I live in Mumbai, a few hours’ drive from Nashik. The supermarket I buy onions from is currently selling them at ₹28 per kg. That’s what the consumer in Mumbai pays for a kilogram of onions, while the farmer in Nashik is unable to sell his produce for even ₹2 per kg.

Someone somewhere is making a huge profit of 1,900 per cent on this transaction. It is clearly not the farmer. Even if the retail selling price of onions was ₹10 per kg, the margins made by the supply chain (or what ensures that the produce of the farmer reaches the end consumer) would be way too high.

This story is at the heart of what is wrong with farming in India. The supply chain makes too much money and the farmers are not getting adequately compensated for what they produce. Dear reader, you might come around and tell me, “But that’s the way the market is currently operating. If it means onions selling at ₹1.4 per kg, then so be it.” The trouble with this argument, as I explained earlier, is that someone along the supply chain through which the farmer’s produce is reaching us is making a profit of 1,900 per cent. And that is atrocious. This is not how any market works.

While Sathe’s case is an extreme example, there is enough data from the rabi marketing season of 2018-19 and the kharif marketing season, which is currently on, to show that farmers are not getting an adequate price for what they produce.

------

## Work request 1
Copy everything in the passage on onion prices from "I live in Mumbai, a" down to "way too high.", word for word.

------

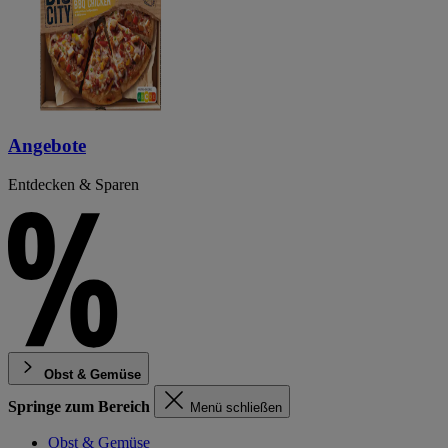
Angebote
Entdecken & Sparen
Obst & Gemüse
Springe zum Bereich
Menü schließen
Obst & Gemüse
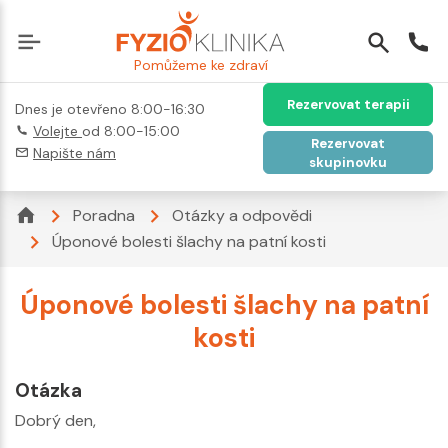
Pomůžeme ke zdraví
Rezervovat terapii
Dnes je otevřeno 8:00-16:30
Volejte
od 8:00-15:00
Rezervovat
Napište nám
skupinovku
Poradna
Otázky a odpovědi
Úponové bolesti šlachy na patní kosti
Úponové bolesti šlachy na patní
kosti
Otázka
Dobrý den,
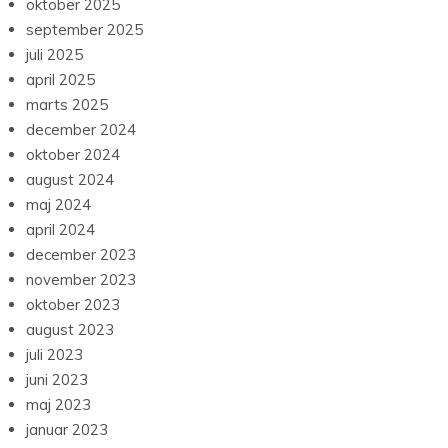
oktober 2025
september 2025
juli 2025
april 2025
marts 2025
december 2024
oktober 2024
august 2024
maj 2024
april 2024
december 2023
november 2023
oktober 2023
august 2023
juli 2023
juni 2023
maj 2023
januar 2023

------

## Work request 2
Repeat everything in the listing from the line containing "oktober 2025" down to the listing's final line, keeping each line as it appears.

## Final answer 1
I live in Mumbai, a few hours’ drive from Nashik. The supermarket I buy onions from is currently selling them at ₹28 per kg. That’s what the consumer in Mumbai pays for a kilogram of onions, while the farmer in Nashik is unable to sell his produce for even ₹2 per kg.

Someone somewhere is making a huge profit of 1,900 per cent on this transaction. It is clearly not the farmer. Even if the retail selling price of onions was ₹10 per kg, the margins made by the supply chain (or what ensures that the produce of the farmer reaches the end consumer) would be way too high.

## Final answer 2
oktober 2025
september 2025
juli 2025
april 2025
marts 2025
december 2024
oktober 2024
august 2024
maj 2024
april 2024
december 2023
november 2023
oktober 2023
august 2023
juli 2023
juni 2023
maj 2023
januar 2023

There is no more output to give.